= Data below =
○ ○ ○

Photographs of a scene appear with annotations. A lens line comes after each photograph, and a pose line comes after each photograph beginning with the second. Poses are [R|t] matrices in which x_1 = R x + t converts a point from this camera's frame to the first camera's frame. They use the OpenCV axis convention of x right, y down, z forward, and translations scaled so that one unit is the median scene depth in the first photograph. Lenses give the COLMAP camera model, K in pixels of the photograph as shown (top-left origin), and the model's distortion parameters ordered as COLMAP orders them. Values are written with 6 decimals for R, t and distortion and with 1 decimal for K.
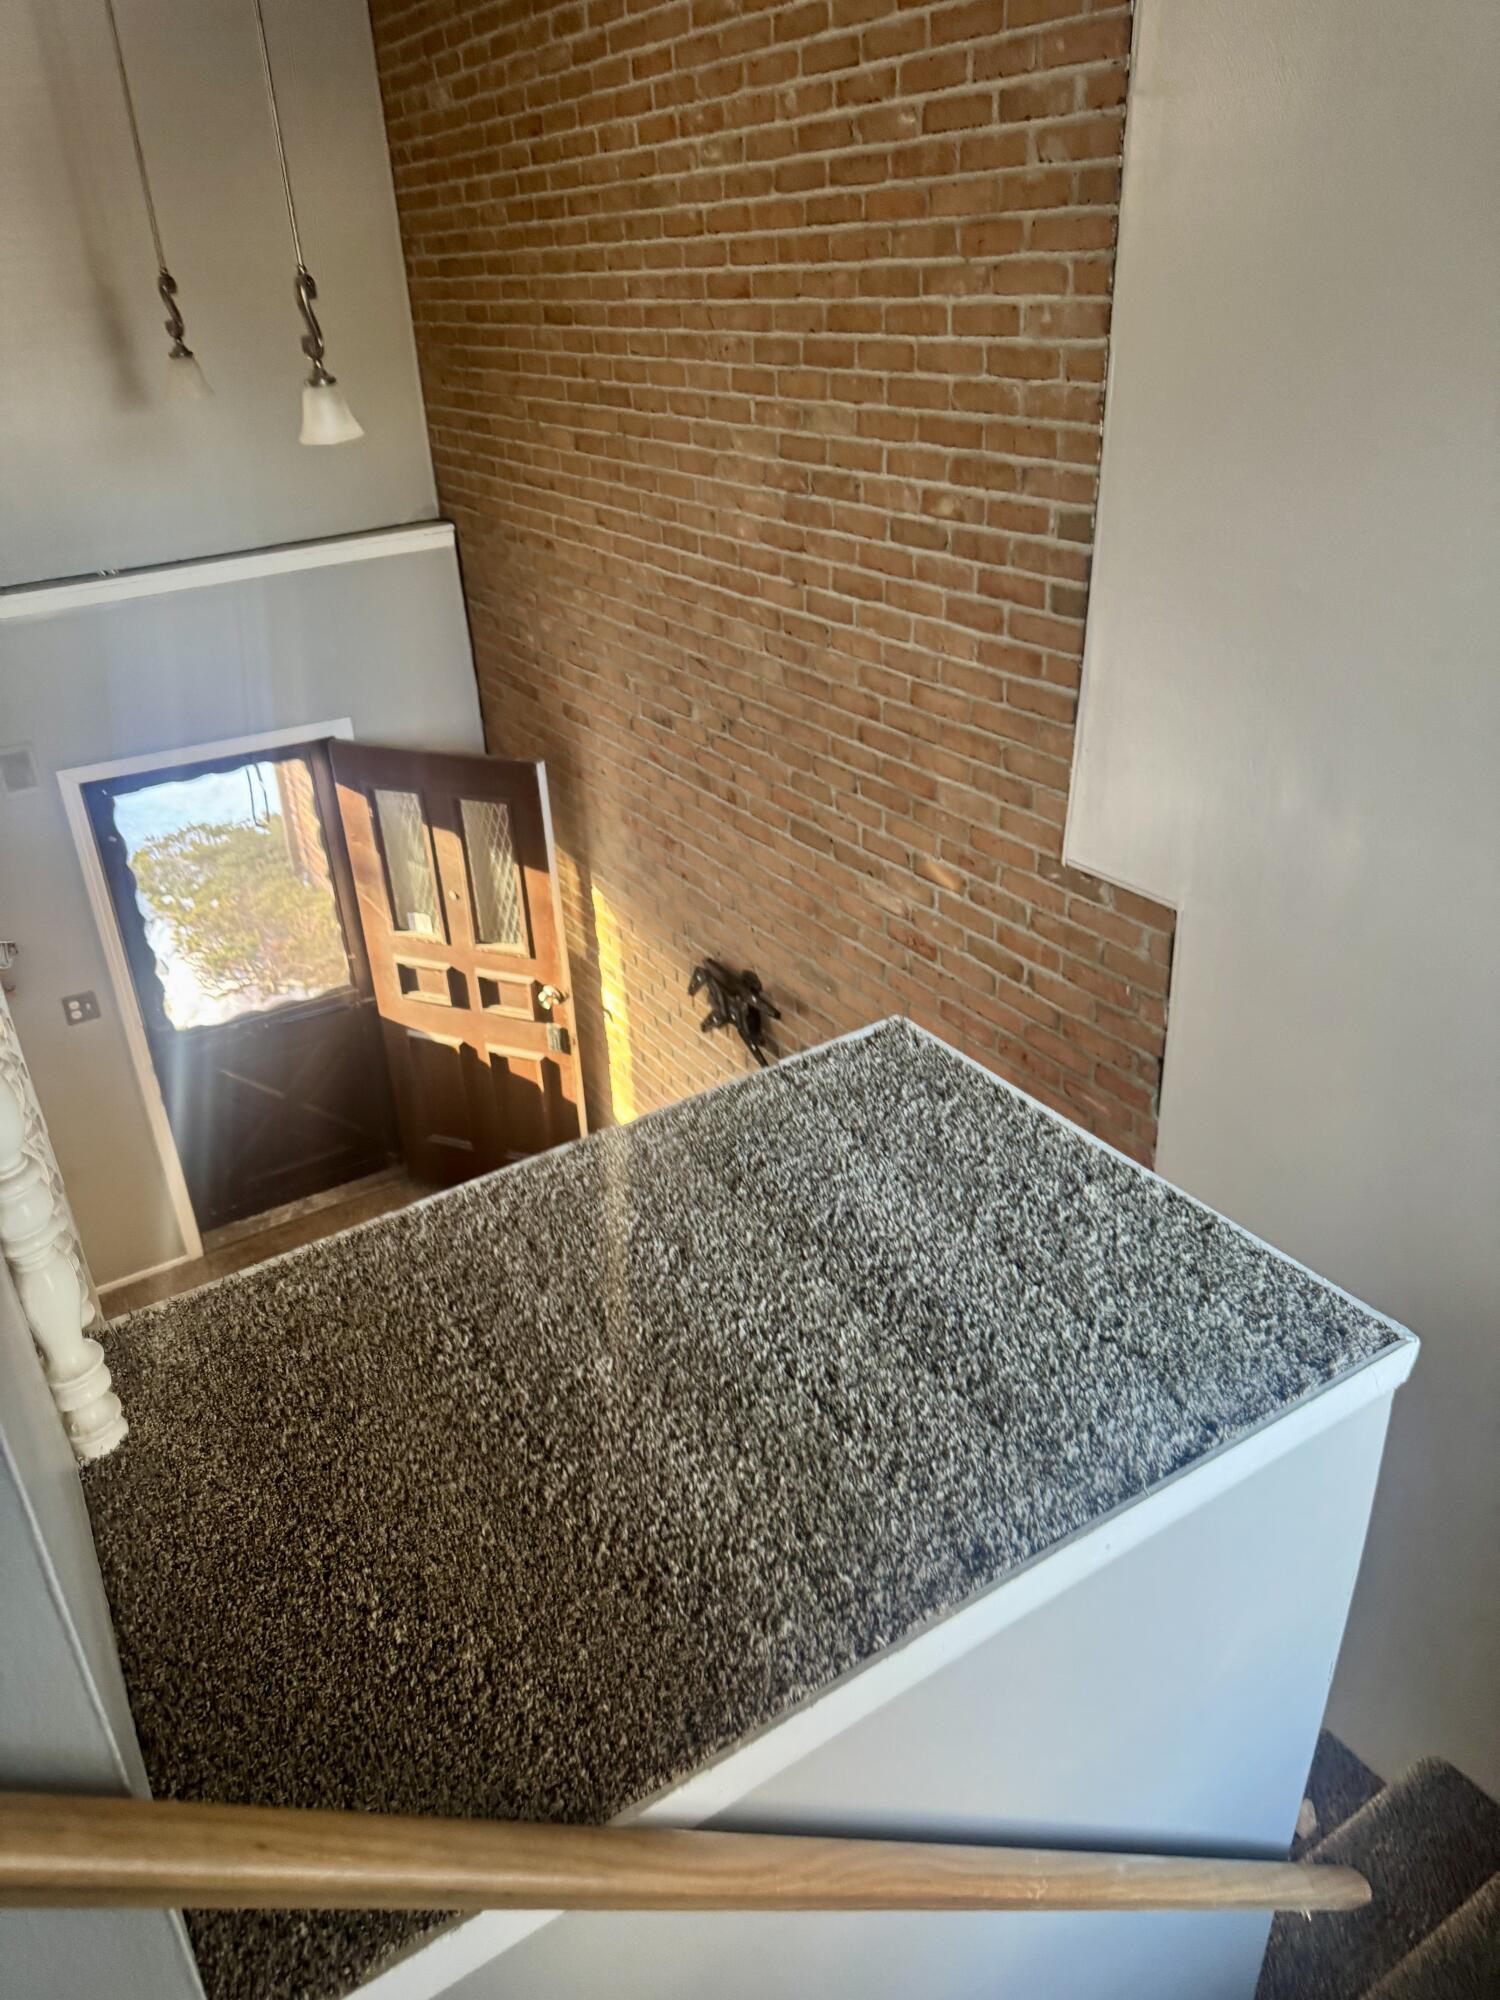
lens RADIAL K [[1419.2, 0, 745.6], [0, 1419.2, 973.6], [0, 0, 1]] dist [-0.006750, -0.025511]
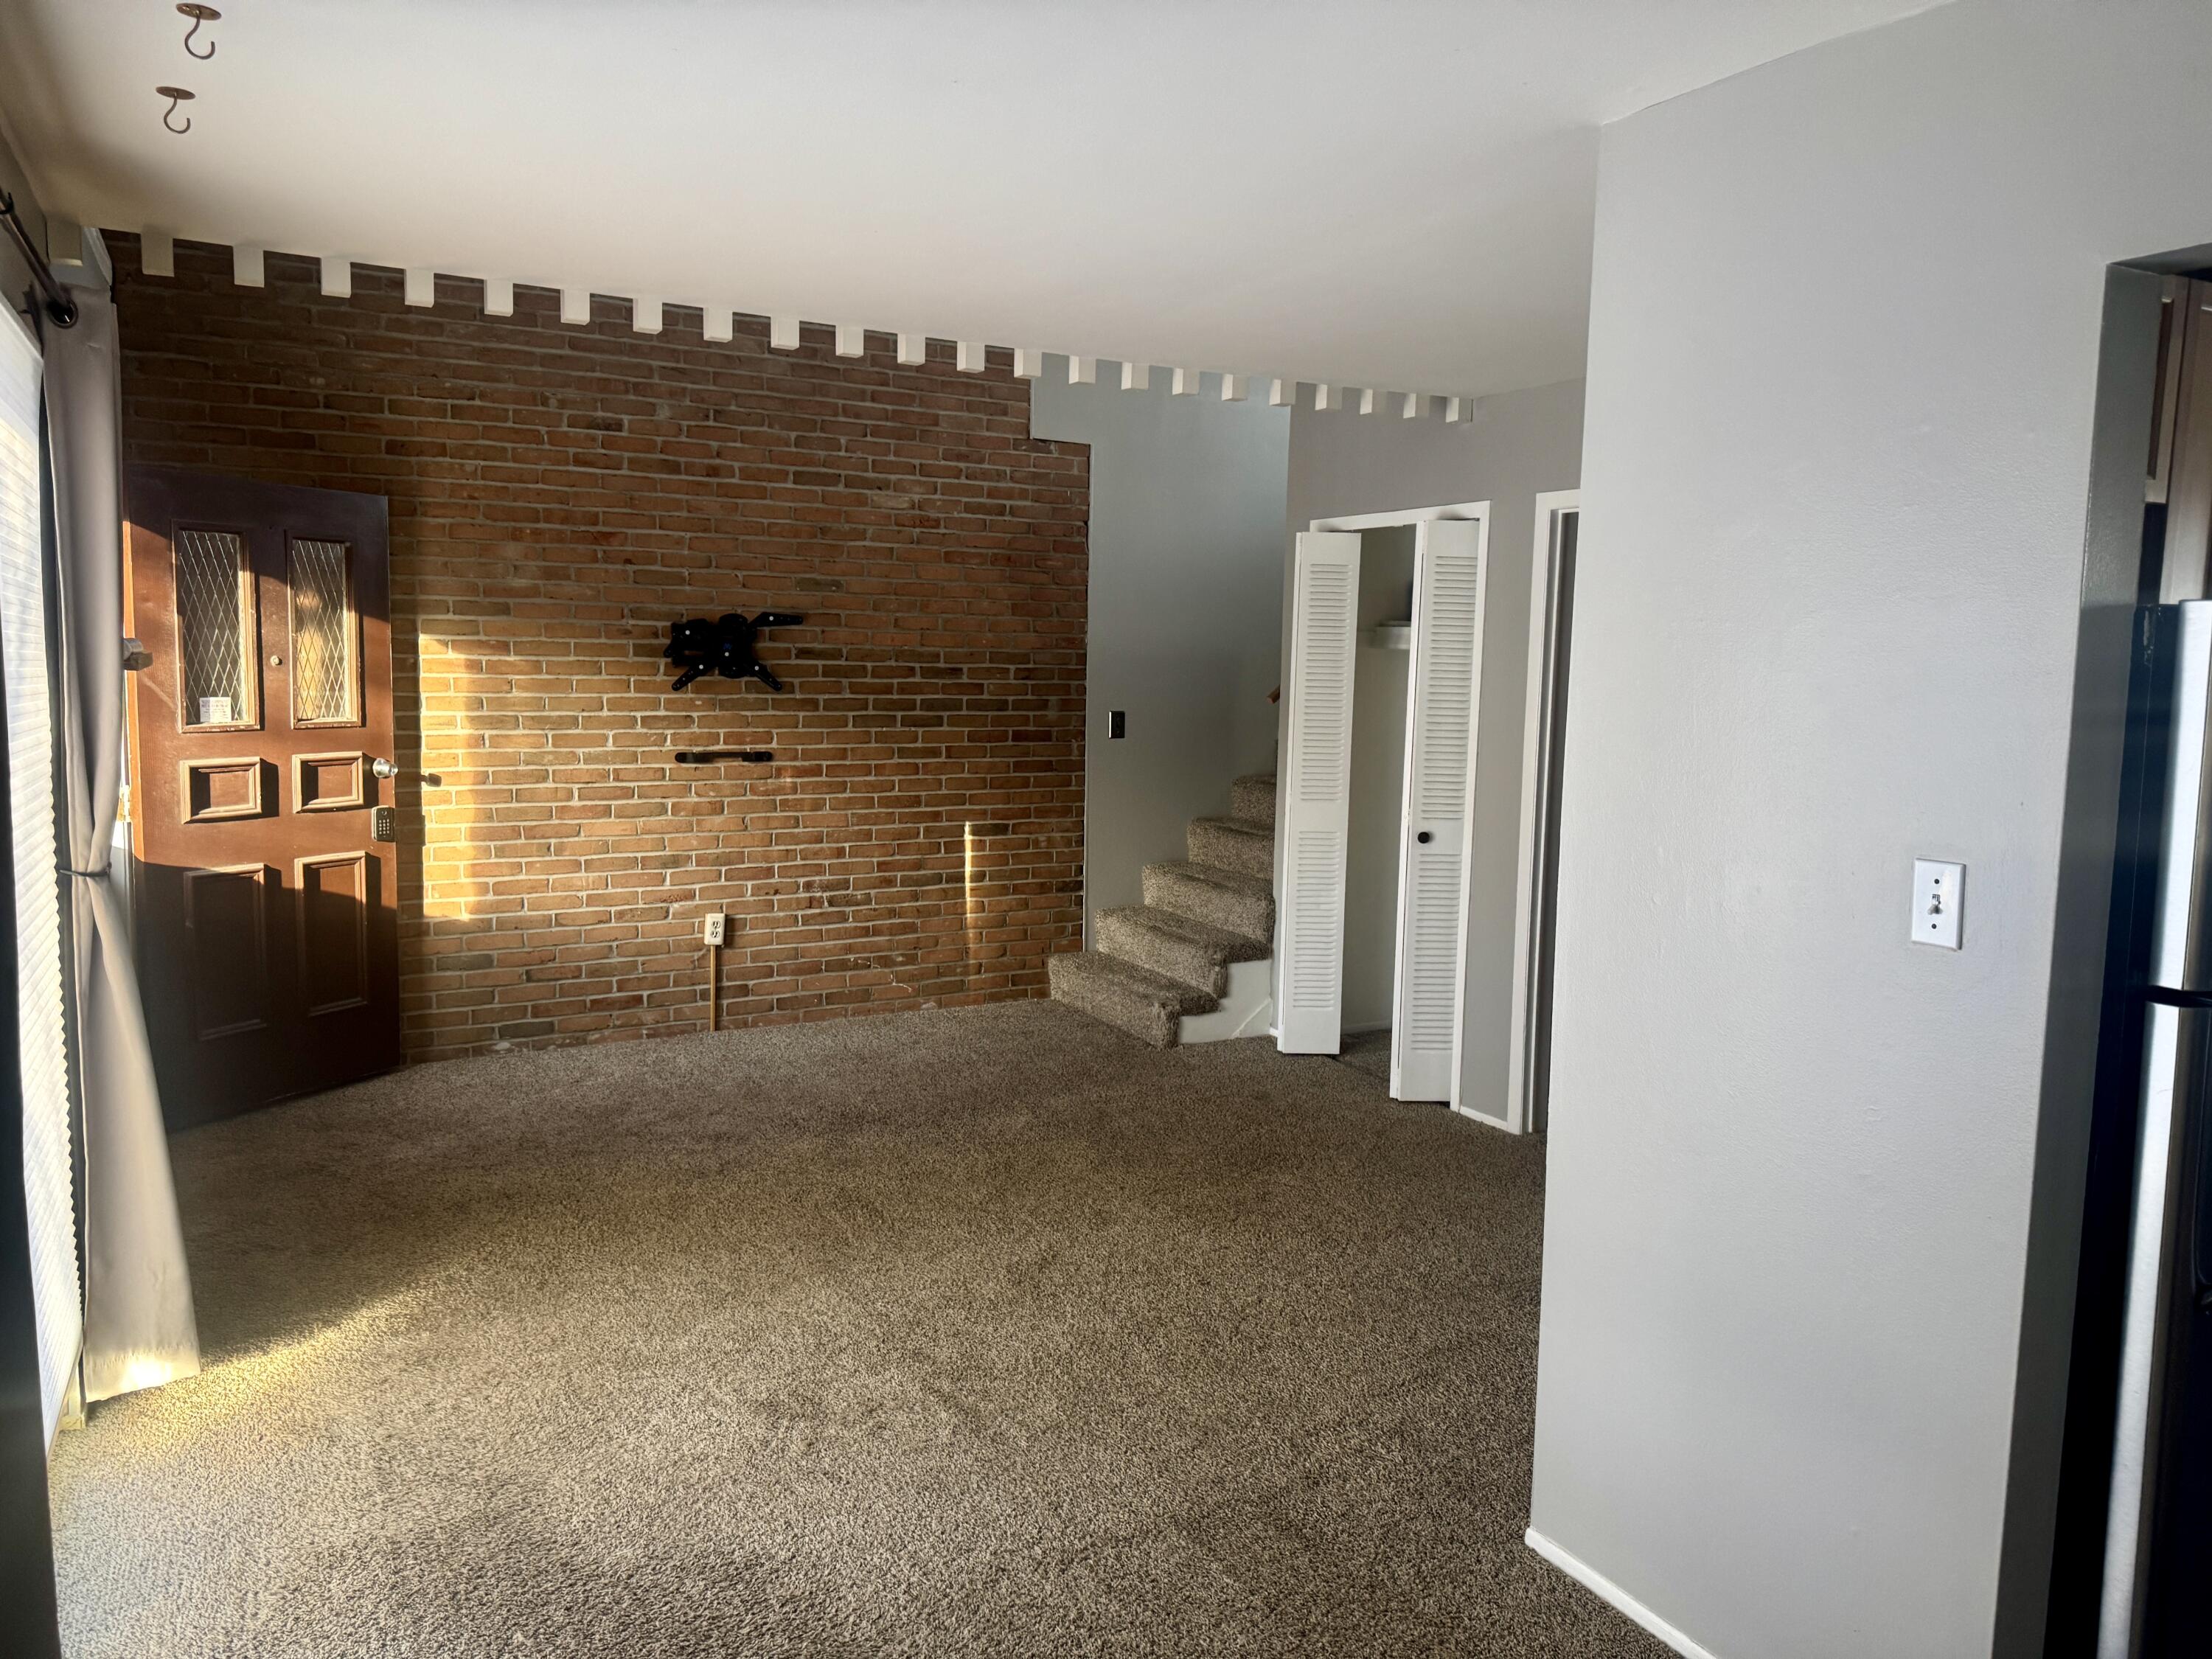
lens RADIAL K [[1523.8, 0, 1106.0], [0, 1523.8, 829.5], [0, 0, 1]] dist [0.086113, -0.148210]
pose [[0.019635, -0.056531, 0.998208, -1.703018], [0.442387, 0.895839, 0.042032, 0.324401], [-0.896609, 0.440769, 0.042599, 0.884819]]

○ ○ ○

= Problem =
Would you transcribe all of the data exactly, apart from its pictures?

= Solution below =
Photographs of a scene appear with annotations. A lens line comes after each photograph, and a pose line comes after each photograph beginning with the second. Poses are [R|t] matrices in which x_1 = R x + t converts a point from this camera's frame to the first camera's frame. They use the OpenCV axis convention of x right, y down, z forward, and translations scaled so that one unit is the median scene depth in the first photograph. Lenses give the COLMAP camera model, K in pixels of the photograph as shown (top-left origin), and the model's distortion parameters ordered as COLMAP orders them. Values are written with 6 decimals for R, t and distortion and with 1 decimal for K.
lens RADIAL K [[1419.2, 0, 745.6], [0, 1419.2, 973.6], [0, 0, 1]] dist [-0.006750, -0.025511]
lens RADIAL K [[1523.8, 0, 1106.0], [0, 1523.8, 829.5], [0, 0, 1]] dist [0.086113, -0.148210]
pose [[0.019635, -0.056531, 0.998208, -1.703018], [0.442387, 0.895839, 0.042032, 0.324401], [-0.896609, 0.440769, 0.042599, 0.884819]]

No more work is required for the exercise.